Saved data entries

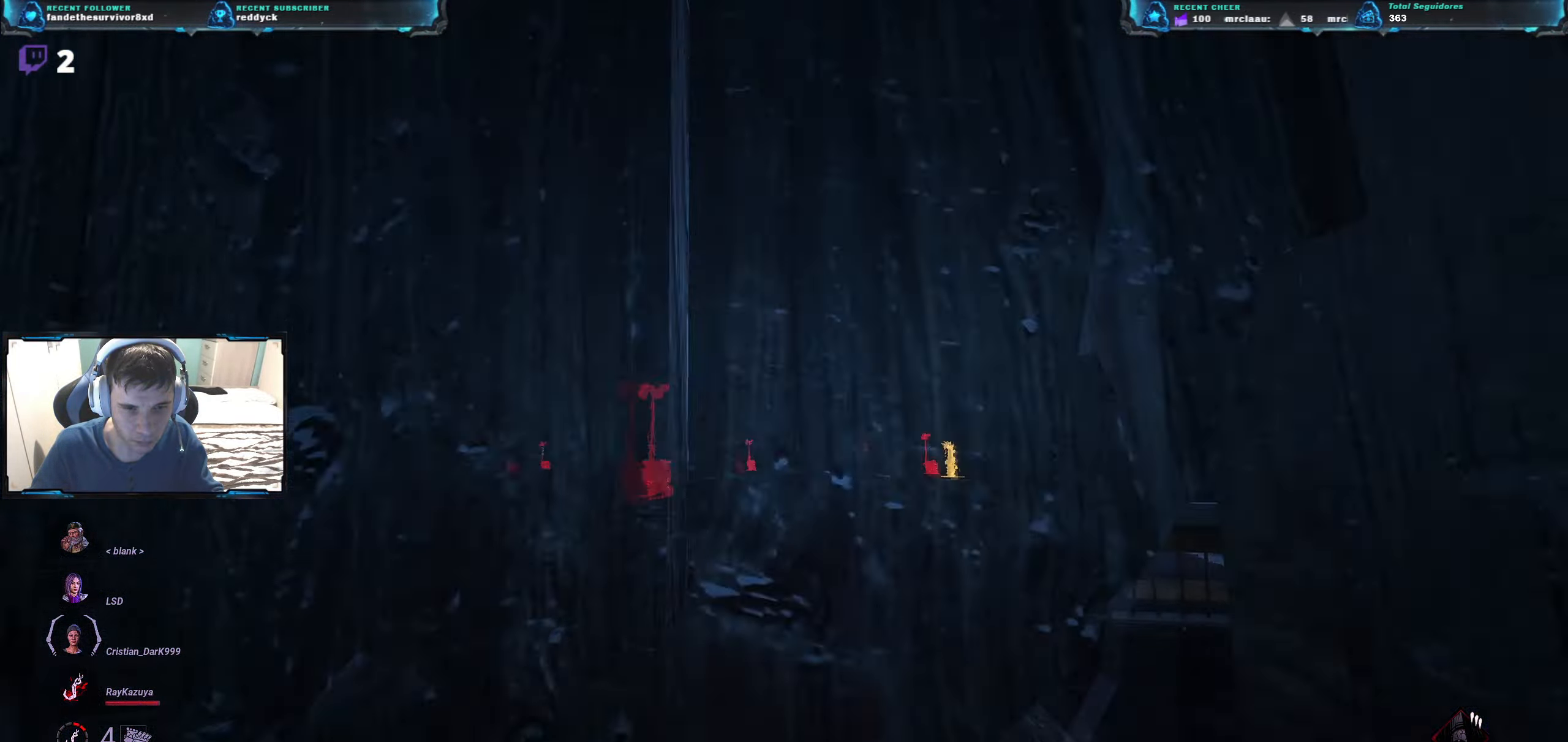
{"keys": ["d"], "events": [[267, "a", "up"], [267, "d", "down"], [267, "w", "up"]]}
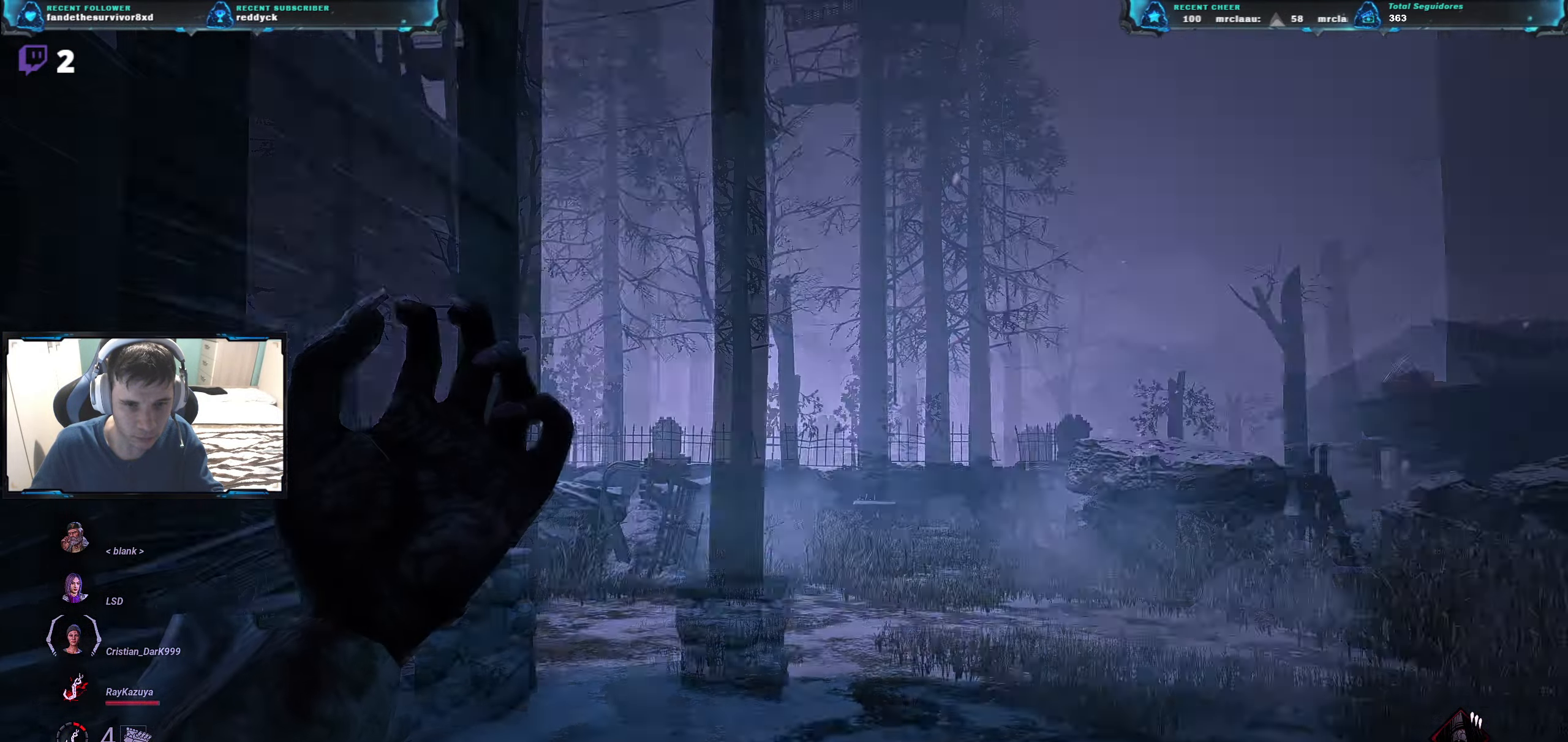
{"keys": ["d", "w"], "events": [[50, "w", "down"]]}
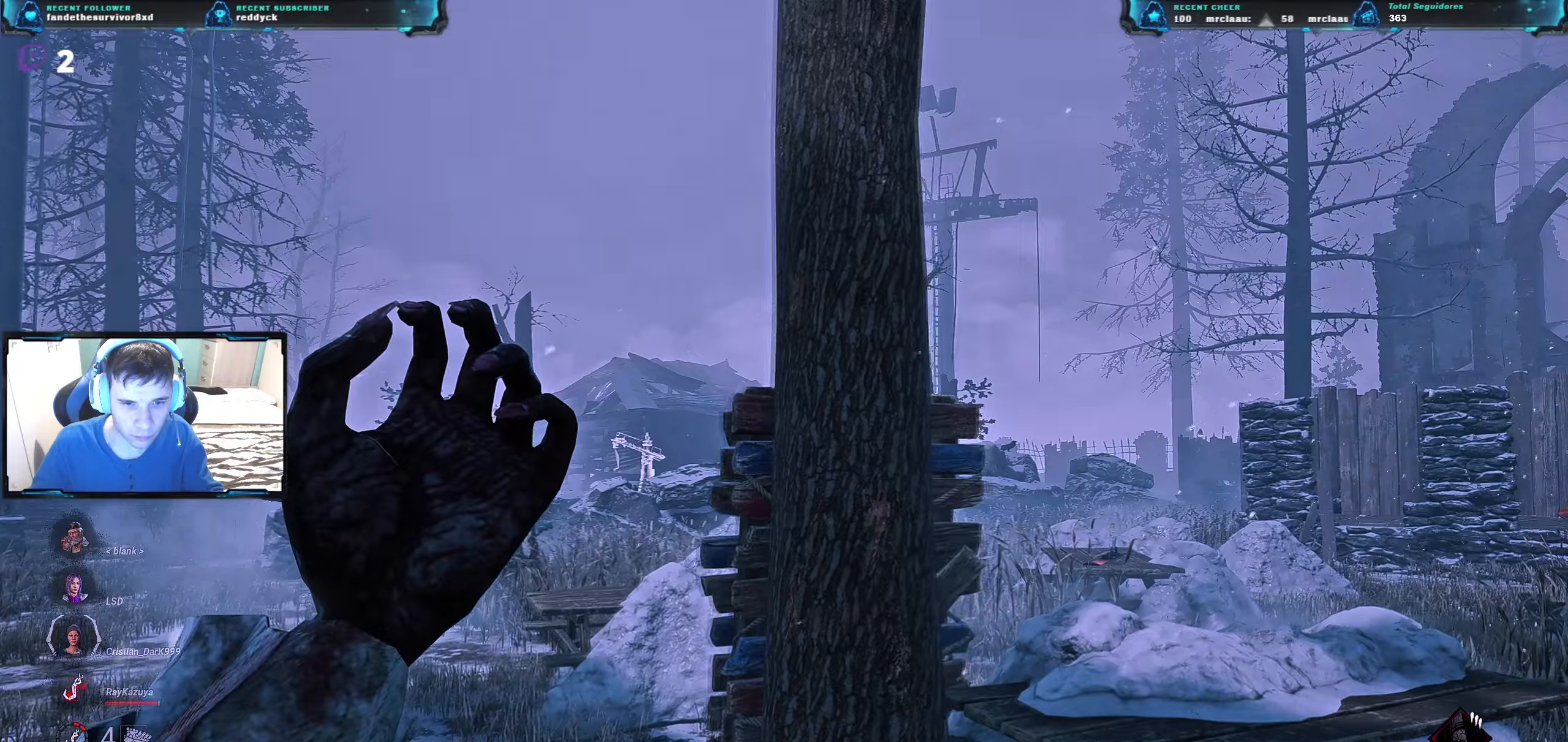
{"keys": ["w"], "events": [[217, "d", "up"]]}
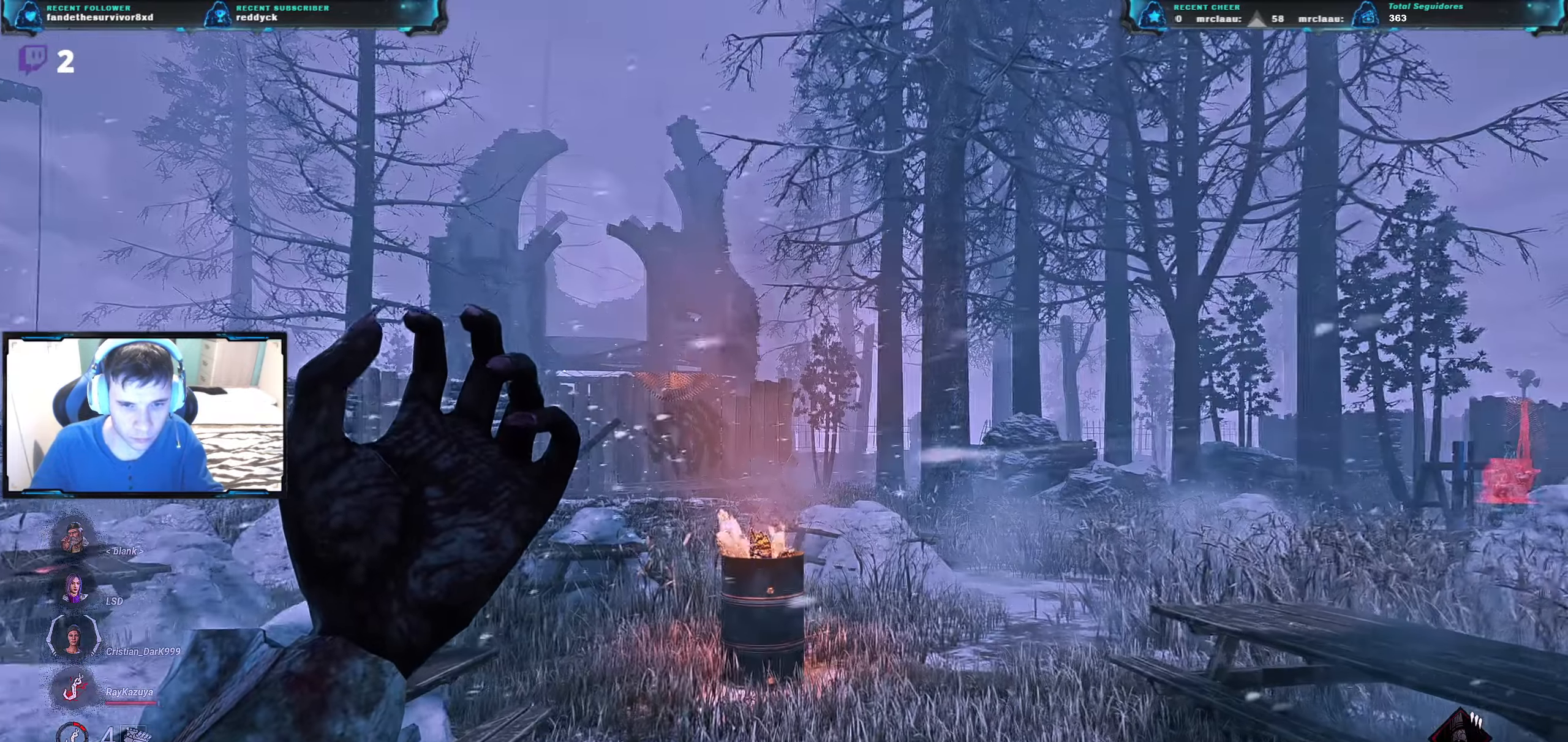
{"keys": ["w"], "events": []}
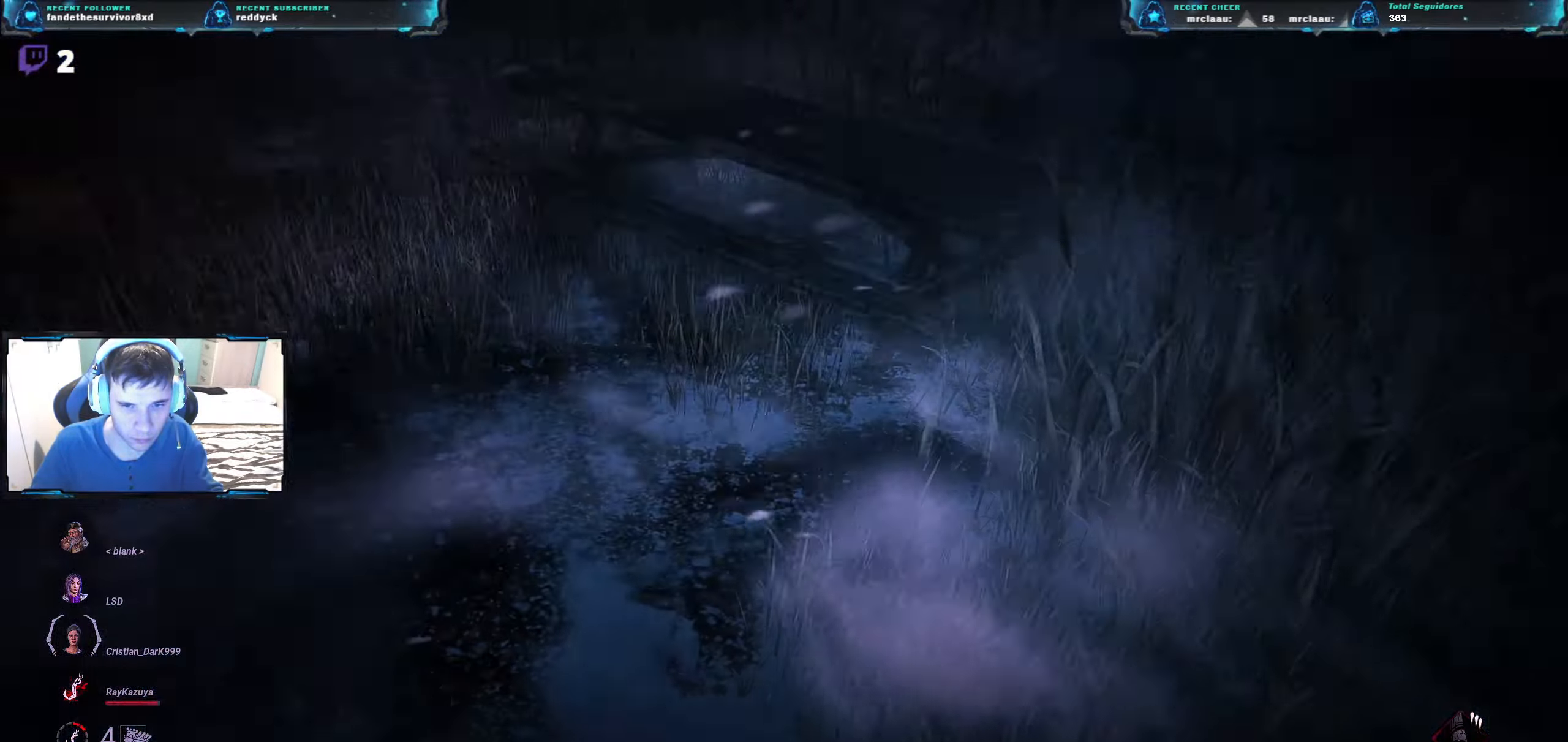
{"keys": ["w"], "events": []}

TASK PROMPT: Set out every record exactly, images excluded.

WORKED SOLUTION:
{"keys": ["d"], "events": [[267, "a", "up"], [267, "d", "down"], [267, "w", "up"]]}
{"keys": ["d", "w"], "events": [[50, "w", "down"]]}
{"keys": ["w"], "events": [[217, "d", "up"]]}
{"keys": ["w"], "events": []}
{"keys": ["w"], "events": []}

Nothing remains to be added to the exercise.